The strange grooves criss-crossing the surface of the Martian moon Phobos were made by rolling boulders blasted free from an ancient asteroid impact, suggests a new study.
Phobos' grooves, which are visible across most of the moon's surface, were first identified in the 1970s by NASA's Mariner and Viking missions.
While some scientists posited that large impacts on Mars have showered the nearby moon with groove-carving debris, others suggested that Mars' gravity is slowly tearing Phobos apart, and the grooves are signs of structural failure.
To confirm, a team from Brown University in the US designed computer models that showed that boulders ejected from Stickney could have created the puzzling patterns of grooves seen on Phobos.
Stickney is a huge crater at nine kilometres across for a moon the size of diminutive Phobos (27 kilometres across at its widest point).
"These grooves are a distinctive feature of Phobos, and how they formed has been debated by planetary scientists for 40 years," said Ken Ramsley, a planetary science researcher at Brown University who led the work.
"We think this study is another step toward zeroing in on an explanation."
The simulations show that because of Phobos' small size and relatively weak gravity, Stickney stones just keep on rolling rather than stopping after a kilometre or so like they might on a larger body.

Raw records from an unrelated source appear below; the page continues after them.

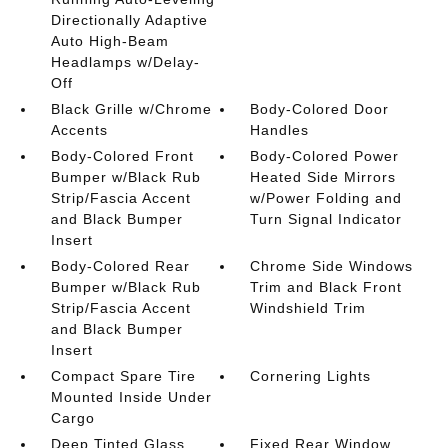
Directionally Adaptive
Auto High-Beam
Headlamps w/Delay-
Off
Black Grille w/Chrome
Body-Colored Door
Accents
Handles
Body-Colored Front
Body-Colored Power
Bumper w/Black Rub
Heated Side Mirrors
Strip/Fascia Accent
w/Power Folding and
and Black Bumper
Turn Signal Indicator
Insert
Body-Colored Rear
Chrome Side Windows
Bumper w/Black Rub
Trim and Black Front
Strip/Fascia Accent
Windshield Trim
and Black Bumper
Insert
Compact Spare Tire
Cornering Lights
Mounted Inside Under
Cargo
Deep Tinted Glass
Fixed Rear Window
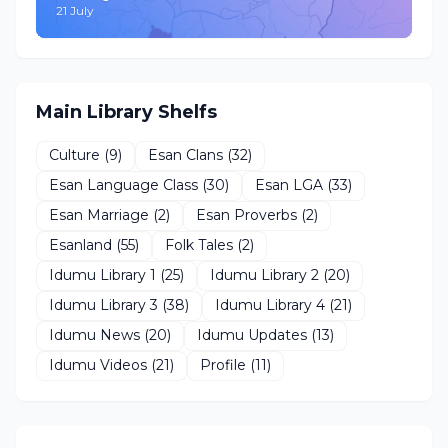
21 July
Main Library Shelfs
Culture
(9)
Esan Clans
(32)
Esan Language Class
(30)
Esan LGA
(33)
Esan Marriage
(2)
Esan Proverbs
(2)
Esanland
(55)
Folk Tales
(2)
Idumu Library 1
(25)
Idumu Library 2
(20)
Idumu Library 3
(38)
Idumu Library 4
(21)
Idumu News
(20)
Idumu Updates
(13)
Idumu Videos
(21)
Profile
(11)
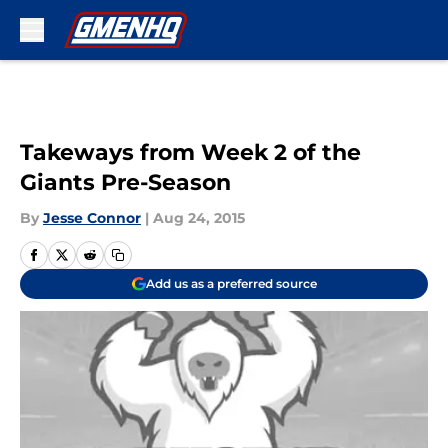
Skip to main content
Takeways from Week 2 of the
Giants Pre-Season
By
Jesse Connor
|
Aug 24, 2015
Add us as a preferred source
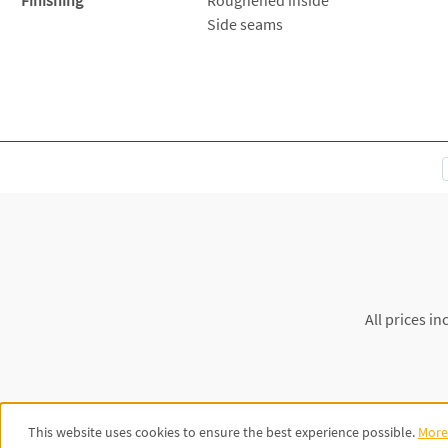
Side seams
All prices in
This website uses cookies to ensure the best experience possible.
More 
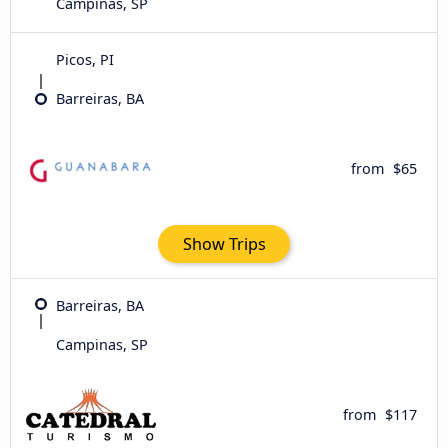
Campinas, SP
Picos, PI
Barreiras, BA
from
$65
Show Trips
Barreiras, BA
Campinas, SP
from
$117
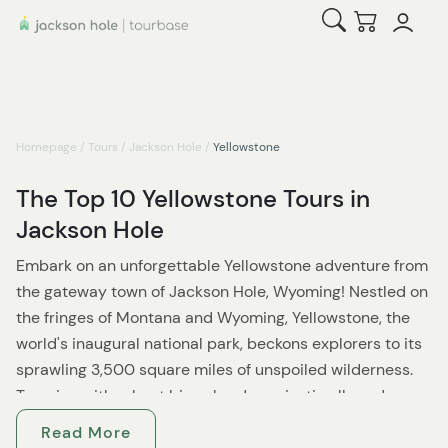
Open Search
Checkout
Homepage
/
Tours
/
Jackson Hole
/
Yellowstone
The Top 10 Yellowstone Tours in
Jackson Hole
Embark on an unforgettable Yellowstone adventure from
the gateway town of Jackson Hole, Wyoming! Nestled on
the fringes of Montana and Wyoming, Yellowstone, the
world's inaugural national park, beckons explorers to its
sprawling 3,500 square miles of unspoiled wilderness.
Teeming with robust bison herds, majestic elk, and
thriving wolf populations, this sanctuary promises an
Read More
unparalleled wildlife experience.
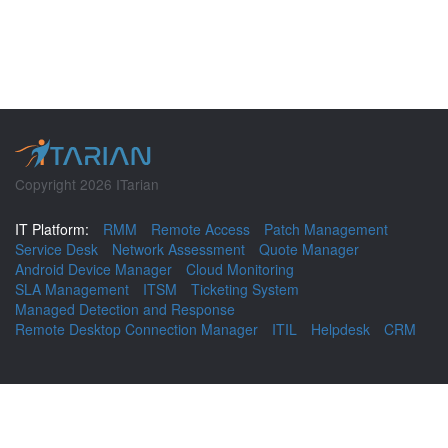
Copyright 2026 ITarian
IT Platform:
RMM
Remote Access
Patch Management
Service Desk
Network Assessment
Quote Manager
Android Device Manager
Cloud Monitoring
SLA Management
ITSM
Ticketing System
Managed Detection and Response
Remote Desktop Connection Manager
ITIL
Helpdesk
CRM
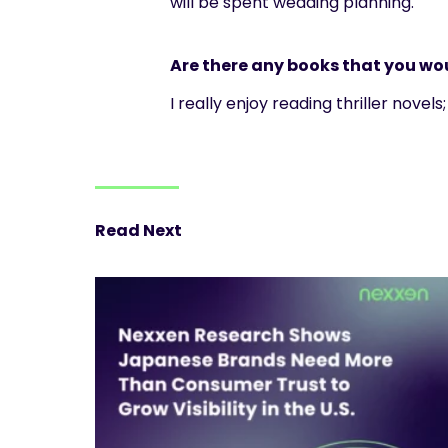
will be spent wedding planning.
Are there any books that you w
I really enjoy reading thriller novel
Read Next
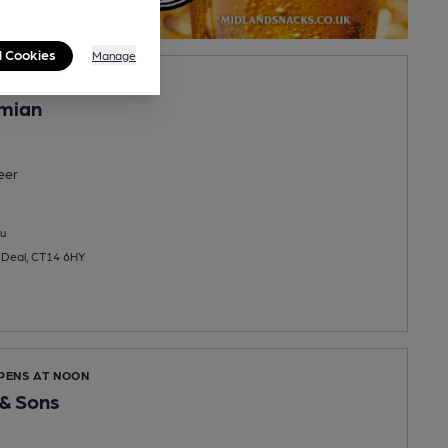
l Cookies
Manage
OPENS AT NOON
mian
eer
u
 Deal, CT14 6HY
OPENS AT NOON
& Sons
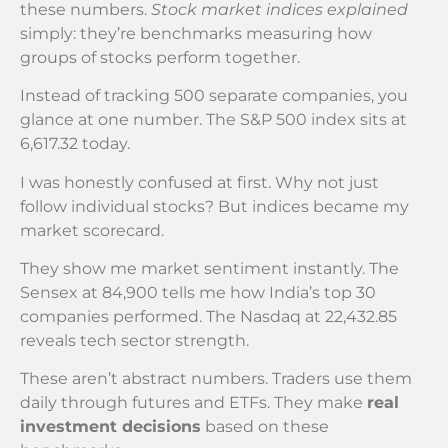
these numbers.
Stock market indices explained
simply: they’re benchmarks measuring how
groups of stocks perform together.
Instead of tracking 500 separate companies, you
glance at one number. The S&P 500 index sits at
6,617.32 today.
I was honestly confused at first. Why not just
follow individual stocks? But indices became my
market scorecard.
They show me market sentiment instantly. The
Sensex at 84,900 tells me how India’s top 30
companies performed. The Nasdaq at 22,432.85
reveals tech sector strength.
These aren’t abstract numbers. Traders use them
daily through futures and ETFs. They make
real
investment decisions
based on these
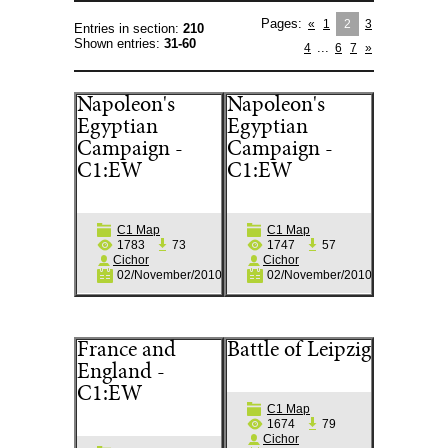
Pages
:
«
1
2
3
Entries in section
:
210
Shown entries
:
31-60
...
4
6
7
»
Napoleon's
Napoleon's
Egyptian
Egyptian
Campaign -
Campaign -
C1:EW
C1:EW
C1 Map
C1 Map
1783
73
1747
57
Cichor
Cichor
02/November/2010
02/November/2010
France and
Battle of Leipzig
England -
C1:EW
C1 Map
1674
79
Cichor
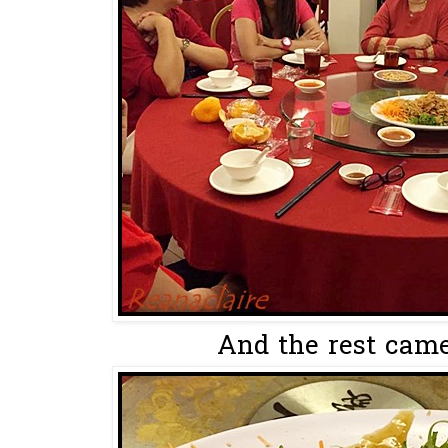
And the rest came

In fact, some boulders would have rolled and bounded their way all the way around the tiny moon, explaining why some grooves are not radially aligned to the crater, the researchers noted in the paper published in the journal Planetary and Space Science.

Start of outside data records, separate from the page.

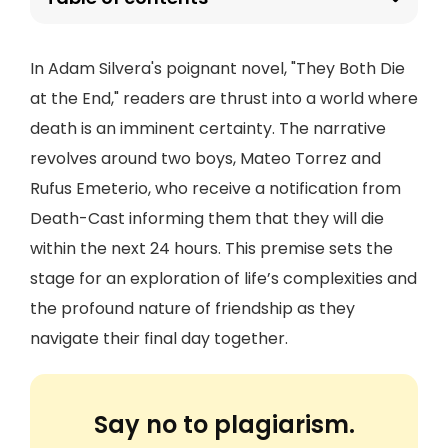
In Adam Silvera's poignant novel, "They Both Die
at the End," readers are thrust into a world where
death is an imminent certainty. The narrative
revolves around two boys, Mateo Torrez and
Rufus Emeterio, who receive a notification from
Death-Cast informing them that they will die
within the next 24 hours. This premise sets the
stage for an exploration of life’s complexities and
the profound nature of friendship as they
navigate their final day together.
Say no to plagiarism.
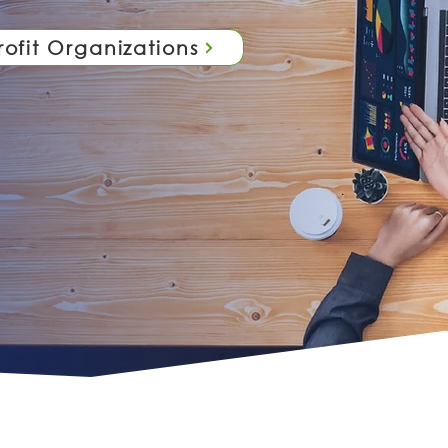
ofit Organizations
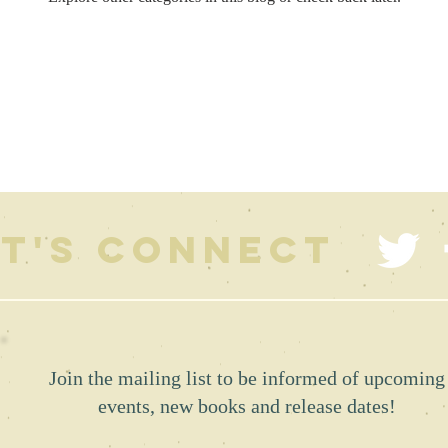
et's connect
Join the mailing list to be informed of upcoming
events, new books and release dates!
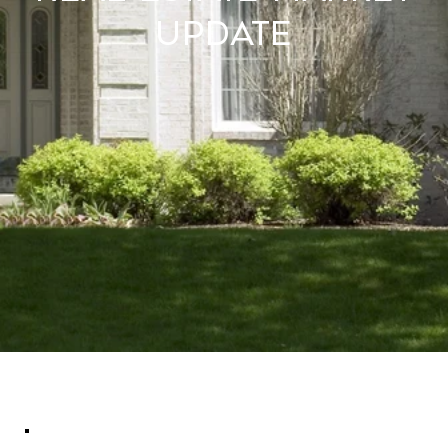
Update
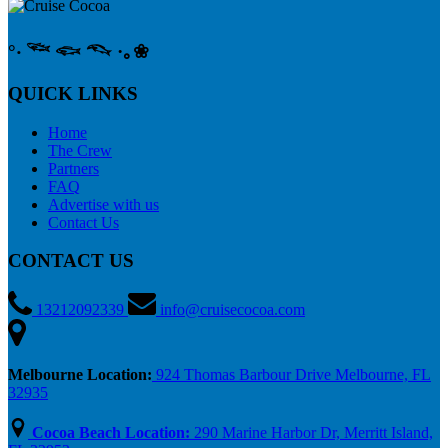
°‧ 𓆝 𓆟 𓆞 ·｡❀
QUICK LINKS
Home
The Crew
Partners
FAQ
Advertise with us
Contact Us
CONTACT US
13212092339
info@cruisecocoa.com
Melbourne Location:
924 Thomas Barbour Drive Melbourne, FL
32935
Cocoa Beach Location:
290 Marine Harbor Dr, Merritt Island,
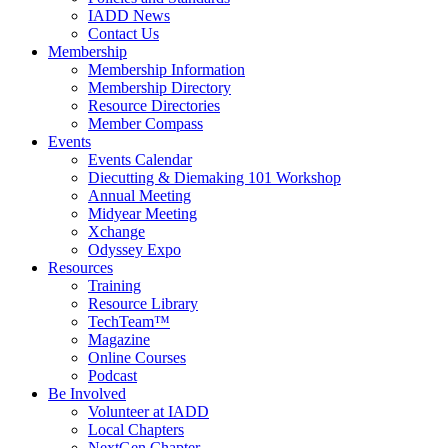
IADD News
Contact Us
Membership
Membership Information
Membership Directory
Resource Directories
Member Compass
Events
Events Calendar
Diecutting & Diemaking 101 Workshop
Annual Meeting
Midyear Meeting
Xchange
Odyssey Expo
Resources
Training
Resource Library
TechTeam™
Magazine
Online Courses
Podcast
Be Involved
Volunteer at IADD
Local Chapters
NextGen Chapter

In some cases, the globe-trotting boulders rolled all the way back to where they started -- Stickney, indicating why the crater itself has grooves.
In addition, there are fairly low-elevation areas on Phobos surrounded by a higher-elevation lip, with no grooves at all.
"It's like a ski jump," Ramsley said. "The boulders keep going but suddenly there's no ground under them. They end up doing this suborbital flight over this zone."
"We think this makes a pretty strong case that it was this rolling boulder model that accounts for most if not all the grooves on Phobos," Ramsley said.